-Ahead of Senatorial By-election
By Reuben Sei Waylaun
The National Code of Conduct has again resurfaced in the country ahead of the impending senatorial by-elections in Montserrado and Bong Counties respectively.
members of the current Supreme Court Bench
The National Code of Conduct became one of the controversial issues in the 2017 legislative and presidential elections in the country which created serious debates across the country.
Part 5.1(V) of the National Code of Conduct (political Parties) forbids all officials appointed by the president from engaging in political activities, canvassing for elected offices, use government facilities, equipment or resources in support of partisan or political activities and serve on a campaign team of any political party or the campaign of any independent candidate.
The Supreme Court, the highest court in the land caused confusion in the country when it cleared then Vice presidential candidates and presidential candidate, Harrison Karnwea of the Liberty Party, Ambassador Jeremiah Sulunteh of the Alternative National Congress (ANC) and Dr. J. Mills Jones of the Movement for Economic Empowerment (MOVEE) of not being in violation of the National Code of Conduct.
By then, Harrison Karnwea has just resigned his post as Managing Director of the Forestry Development Authority (FDA) and Ambassador Jeremiah Sulunteh has just returned from the United States of America (USA) as Liberia’s Ambassador respectively.
This was also experienced with then Executive Governor of the Central Bank of Liberia (CBL), Dr. J. Mills Jones who later contested on the ticket of the Movement for Economic Empowerment (MOVEE) as its presidential candidate after resigning his post in less than two years.
At the same time, government officials were seemed all over the country using government vehicles, properties campaigning for their candidates in clear violation of the National Code of Conduct without remorse.
The National Legislature/Capitol Building
In an effort to prevent this ahead of the impending senatorial by-elections in Montserrado and Bong Counties, Margibi County electoral district#3 Representative Ellen Attoh has written the plenary of the House of Representatives seeking that body attention to its oversight responsibility to subsequently invite the National Elections Commission (NEC) to provide clarity on the code of conduct which she said brewed legal controversy during the presidential and legislative elections in 2017.

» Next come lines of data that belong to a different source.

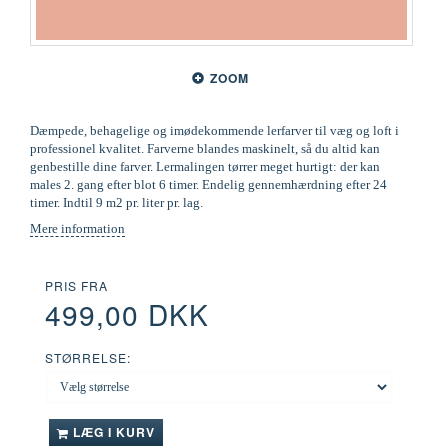
ZOOM
Dæmpede, behagelige og imødekommende lerfarver til væg og loft i
professionel kvalitet. Farverne blandes maskinelt, så du altid kan
genbestille dine farver. Lermalingen tørrer meget hurtigt: der kan
males 2. gang efter blot 6 timer. Endelig gennemhærdning efter 24
timer. Indtil 9 m2 pr. liter pr. lag.
Mere information
PRIS FRA
499,00 DKK
STØRRELSE:
LÆG I KURV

Representative Attoh reminded her colleagues that as the nation gears for the upcoming senatorial by-elections, the National Elections Commission (NEC) clothed with the authority of conducting elections must properly articulate its position on the matter to avoid conflicts or legal wrangling.
As a testament of legality of the code of conduct, all public officials and employees of the three branches of the Liberian Government and its bodies has been established that part X: Declaration and Registration of Personal Interests, Assets and Performance/Financial bonds, section 10.1 declaration of assets or performance bonds, must be adhered to.
“Honorable Speaker, as we witness adherence to the declaration of assets by public officials, we must also be witnesses to the rule of law by adherence to Part V: political parties 5.1,” she said.
Following the reading of the communication and deliberations, it was agreed by majority members in session during the 20th day sitting of the House of Representatives to work to ensure the actualization of the rule of law.